Interpretation
Since the peak of the outbreak, methods effectively prevent COVID-19
recurrence have been the focus. Studies have shown that asymptomatic
infections are contagious [3]. Asymptomatic carriers can also be a
source to propagate the outbreak. The literature reports SARS-CoV-2 test
that turned positive in a discharged patient with COVID-19 [4].
Hospital outpatient clinics, which are specialized for epidemic
prevention, are the first barrier to prevent infection in the hospital
because inpatients are diagnosed here and admitted to the hospital.
Officially released information from Wuhan indicated that there were
still asymptomatic infections found every day as of May 8, 2020. The
fact that no NAT-positive cases were found in our study may be related
to our visit procedure, which includes monitoring body temperature and
seriously inquiring about past histories. Three patients with COVID-19
discovered in the recovery period had concealed a history of infection
at the time of their visit. When the test results indicated
abnormalities (2 patients were NAT positive, 1 patient was IgM-positive
and IgG-positive), the patients confessed their medical history.
Patients are required to sign a notification form confirming that they
have are no COVID-19 symptoms or exposure history.
It is worth mentioning that
online telemedicine has played an
important role in the diagnosis and treatment of obstetrics and
gynecology patients.

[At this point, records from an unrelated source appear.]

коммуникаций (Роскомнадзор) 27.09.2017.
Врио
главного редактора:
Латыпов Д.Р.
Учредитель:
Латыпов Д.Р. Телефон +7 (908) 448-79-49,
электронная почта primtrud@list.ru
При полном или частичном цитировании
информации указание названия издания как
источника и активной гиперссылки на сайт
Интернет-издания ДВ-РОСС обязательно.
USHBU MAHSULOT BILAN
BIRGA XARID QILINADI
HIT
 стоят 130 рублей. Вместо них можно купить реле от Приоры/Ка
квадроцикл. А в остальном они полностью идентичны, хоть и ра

Our online clinic services cover video
consultations, text-picture counseling, and medicine delivery. This
approach reduced the number of people congregating in the hospital after
the peak of the outbreak.
The IgG-positive individuals with no history of COVID-19 probably had
recovered asymptomatic SARS-CoV-2 infections. A previous study reported
that 10.26% of patients in the hospital were IgG positive but were all
IgM and NAT negative [5]. In this study, the IgG positive rate of
3.140% (33/1051) was lower than that in other reports. The possible
cause is that the patients were all female, and most of them had
infrequent social interaction because they were unwell. Studies have
reported that 13.5% of pregnant women in New York were
SARS-CoV-2-positive but asymptomatic at the peak of the outbreak
[6]. No NAT positivity was found, and the IgM positivity rate in the
325 patients who were pregnant in our study was 0.615% (2/325). At the
same time, our study suggests that abnormal uterine bleeding and
gynecological tumor patients may be more susceptible to COVID-19 and
deserve our research attention. Despite the low number of cases,
follow-up information suggests that IgM-positive patients are less
contagious.
Current methods of screening for SARS-CoV-2 infection are the NAT, chest
CT scan and serological testing. Our results suggest that CT has limited
performance accuracy for SARS-CoV-2 infection screening in obstetrics
and gynecology outpatients without a medical or exposure history of
COVID-19 or suspected symptoms. In areas where testing resources are
limited, a strict visit procedure is even more important, and a primary
screening with serological testing alone or in combination with the NAT
might be sufficient to triage the obstetrics and gynecology outpatients
without a contact history or symptoms of SARS-CoV-2 infection.